On today's episode of the Only Friends podcast (episode #492 – watch it in full above), Matt Berkey and the crew covered the results of the recent arbitration between Peter Jetten and Tom Dwan.
In February, Jetten went public on Twitter/X with a caution to others about doing business with Dwan. According to Jetten, Dwan had owed him $226,000 for four years through a staking deal. Initially, Dwan didn't respond on social media until March, when he recovered access to his Twitter/X account. The threads of Dwan's interactions with Jetten and others in the community have been deleted, but select screenshots have been archived in an r/poker thread on Reddit. Dwan disputed Jetten's version of events.
Eventually, after much back-and-forth online, the two agreed to enlist outside arbitration to settle their dispute.
Recently, Jetten announced that the arbitration had concluded with a ruling in his favor and that the matter was finally resolved, while hinting that Dwan's new sponsorship deal with ACR Poker may have helped with his solvency. However, that tweet, along with everything else on Jetten's timeline going back to 2022, has now been deleted.
"All scrubbed from the internet"
Speaking on the latest episode of the Only Friends podcast, Berkey discovered that wasn't the only material that was deleted, seemingly as part of the settlement.
"They [Dwan and Jetten] went to arbitration, and according to Jetten’s Twitter, Dwan had lost and paid," Berkey said. "There were a handful of tweets that Peter put out last week… all scrubbed from the internet now. He scrubbed his entire Twitter timeline dating back to 2022, so it seems like that was probably part of the agreement for him getting paid.”
Berkey then said that there was an article [from a rival media outlet] that quoted the tweets, and went to put it out on the podcast only to discover that had been taken down too.
“I’m more interested in why this stuff is getting scrubbed," Berkey said. "I don’t know what to make of that…Tom’s not going to have the ability to get articles pulled. I wouldn’t even know where to begin.”
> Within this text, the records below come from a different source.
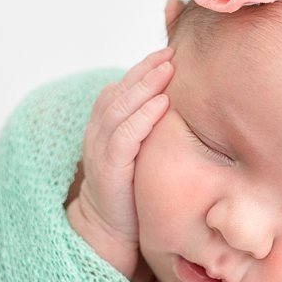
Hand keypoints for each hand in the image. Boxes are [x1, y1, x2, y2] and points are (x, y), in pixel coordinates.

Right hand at [66, 46, 174, 278]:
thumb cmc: (131, 189)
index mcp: (105, 125)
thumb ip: (150, 129)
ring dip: (144, 85)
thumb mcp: (140, 152)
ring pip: (120, 107)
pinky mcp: (109, 169)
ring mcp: (101, 149)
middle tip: (170, 52)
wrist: (109, 230)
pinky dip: (141, 117)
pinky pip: (124, 136)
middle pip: (120, 90)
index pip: (122, 87)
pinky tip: (161, 104)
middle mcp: (98, 132)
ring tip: (167, 69)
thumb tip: (182, 107)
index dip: (142, 68)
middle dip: (145, 69)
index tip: (168, 53)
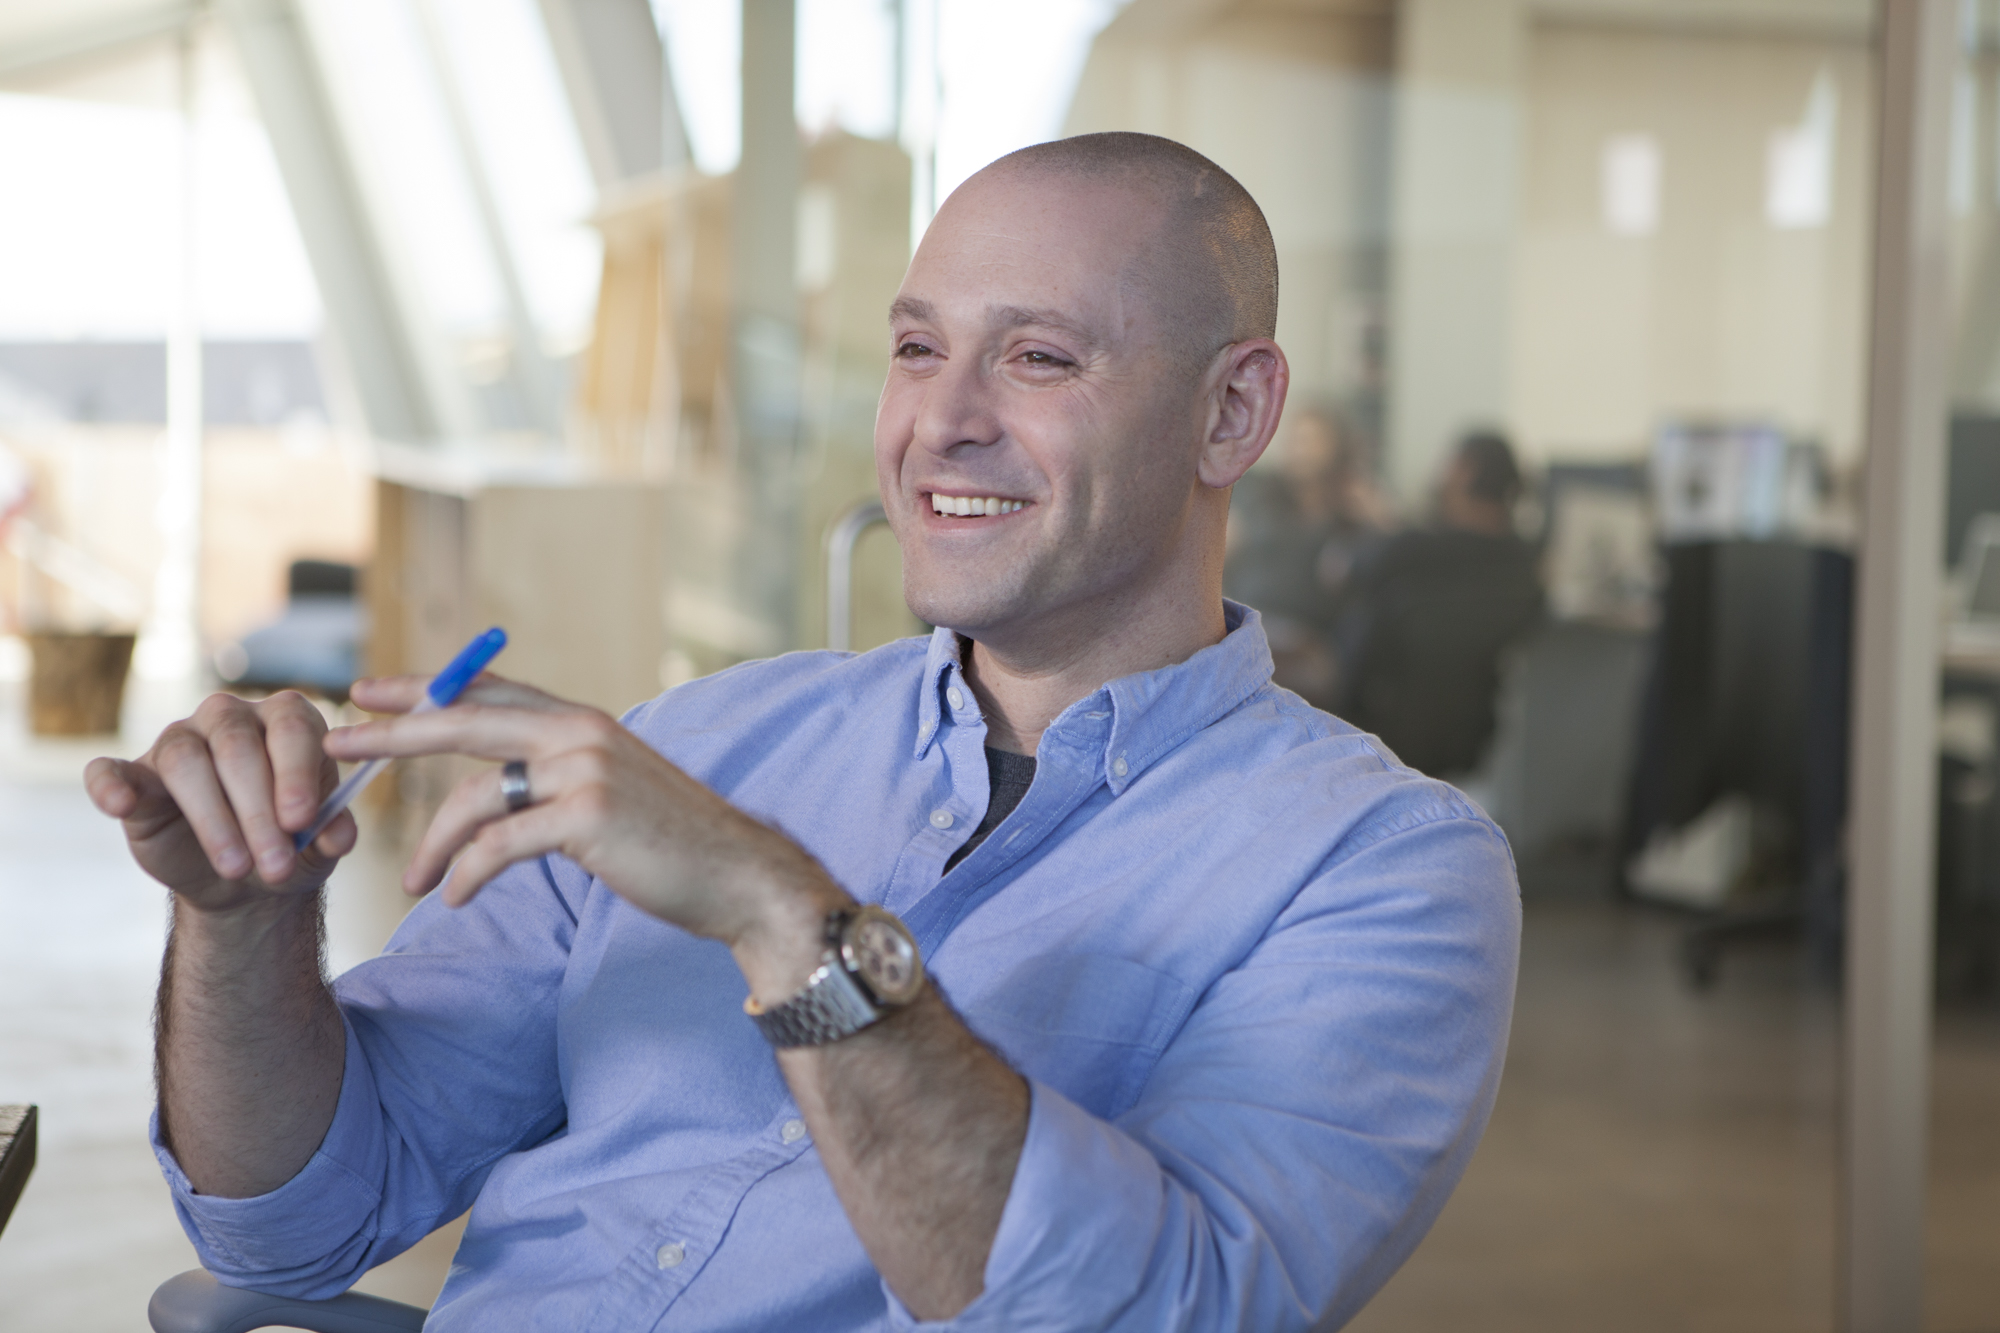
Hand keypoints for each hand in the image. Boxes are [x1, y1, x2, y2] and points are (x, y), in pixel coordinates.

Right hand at [85, 691, 356, 913]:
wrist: (245, 878)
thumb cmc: (292, 844)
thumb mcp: (320, 845)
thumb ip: (333, 833)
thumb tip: (338, 835)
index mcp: (287, 719)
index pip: (291, 729)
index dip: (296, 774)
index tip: (302, 821)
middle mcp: (230, 718)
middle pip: (238, 749)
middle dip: (258, 812)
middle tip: (277, 865)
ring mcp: (179, 741)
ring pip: (186, 761)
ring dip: (212, 819)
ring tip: (238, 867)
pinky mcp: (135, 776)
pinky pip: (112, 771)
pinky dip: (110, 785)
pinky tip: (119, 805)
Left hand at [327, 675, 846, 958]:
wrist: (737, 877)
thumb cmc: (672, 844)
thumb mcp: (611, 791)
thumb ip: (560, 773)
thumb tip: (504, 784)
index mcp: (582, 721)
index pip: (487, 692)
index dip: (425, 688)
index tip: (371, 691)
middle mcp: (580, 733)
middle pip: (464, 722)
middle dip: (393, 731)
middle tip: (336, 740)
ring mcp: (585, 771)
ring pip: (476, 797)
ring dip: (435, 845)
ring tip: (414, 881)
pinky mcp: (587, 818)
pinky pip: (500, 845)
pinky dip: (469, 873)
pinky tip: (455, 896)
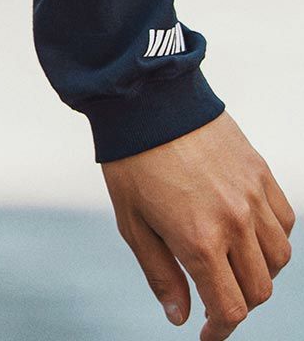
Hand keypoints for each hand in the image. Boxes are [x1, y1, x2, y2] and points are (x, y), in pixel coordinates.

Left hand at [102, 111, 293, 336]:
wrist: (146, 99)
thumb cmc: (132, 161)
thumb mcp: (132, 222)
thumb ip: (160, 273)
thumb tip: (181, 317)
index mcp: (199, 240)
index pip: (231, 308)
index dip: (221, 330)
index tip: (209, 333)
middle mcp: (234, 223)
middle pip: (259, 289)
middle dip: (239, 302)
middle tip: (215, 296)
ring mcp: (252, 197)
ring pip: (279, 259)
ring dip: (260, 272)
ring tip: (232, 265)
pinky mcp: (261, 173)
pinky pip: (284, 222)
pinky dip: (273, 238)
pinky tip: (250, 234)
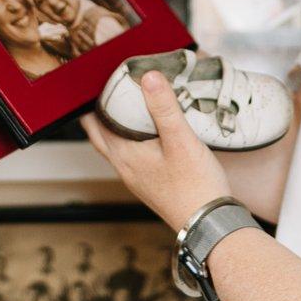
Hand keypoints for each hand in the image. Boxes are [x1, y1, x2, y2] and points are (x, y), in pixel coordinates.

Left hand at [84, 70, 229, 231]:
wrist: (209, 224)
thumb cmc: (195, 185)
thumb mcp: (180, 140)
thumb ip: (164, 107)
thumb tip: (148, 76)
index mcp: (124, 155)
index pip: (93, 124)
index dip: (90, 102)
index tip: (94, 81)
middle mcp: (124, 168)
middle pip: (101, 136)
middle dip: (100, 113)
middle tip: (107, 90)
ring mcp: (137, 178)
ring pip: (117, 146)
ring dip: (117, 126)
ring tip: (128, 105)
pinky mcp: (151, 183)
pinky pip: (133, 155)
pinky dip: (133, 138)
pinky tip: (151, 133)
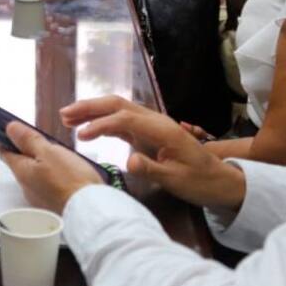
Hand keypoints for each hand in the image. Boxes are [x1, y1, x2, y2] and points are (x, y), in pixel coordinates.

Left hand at [0, 122, 103, 213]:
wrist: (90, 209)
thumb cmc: (70, 181)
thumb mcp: (48, 152)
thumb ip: (28, 140)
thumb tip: (10, 128)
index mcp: (22, 172)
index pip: (5, 152)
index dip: (5, 139)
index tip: (10, 130)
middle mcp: (27, 187)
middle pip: (21, 163)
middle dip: (27, 150)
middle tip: (40, 139)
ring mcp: (39, 197)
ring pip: (36, 174)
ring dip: (42, 163)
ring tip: (58, 154)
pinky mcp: (53, 203)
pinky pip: (48, 185)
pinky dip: (53, 175)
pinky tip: (66, 171)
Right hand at [62, 96, 245, 210]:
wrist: (220, 180)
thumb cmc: (200, 180)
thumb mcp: (178, 180)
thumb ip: (152, 169)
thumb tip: (128, 161)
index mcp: (162, 129)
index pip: (125, 119)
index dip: (101, 124)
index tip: (81, 135)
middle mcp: (155, 121)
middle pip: (118, 105)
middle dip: (90, 107)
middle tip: (64, 114)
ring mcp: (151, 125)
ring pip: (118, 109)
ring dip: (93, 110)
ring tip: (67, 116)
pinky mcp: (148, 133)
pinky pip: (121, 120)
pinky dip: (102, 121)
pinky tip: (87, 127)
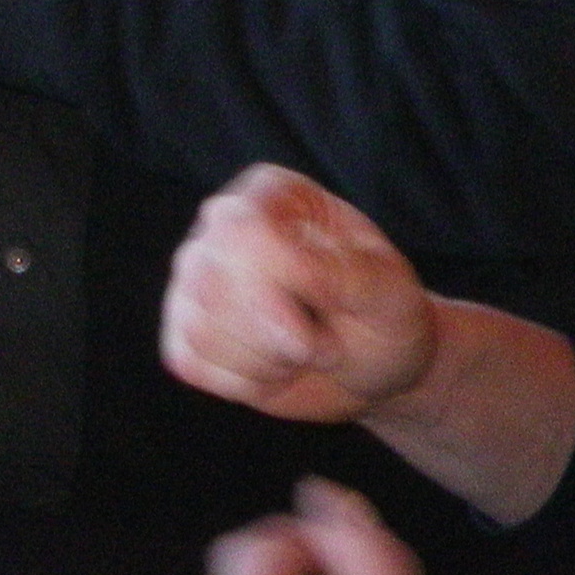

Berkey went on to say this about the situation: "It's just interesting to me that so much of this stuff was forced public... This shaking people down, in the public sphere, it just feels so grimy. Not in the sense that you should be protecting the people that owe – because you absolutely shouldn't – it's just messy. We're publicly engaged now in two people's dirty laundry where we can't possibly ever get the full story. It's going to go to arbitration. The arbiters are still going to be influenced somewhat by public perception. And then this is the most positive outcome I could imagine, because Tom actually has the money to pay."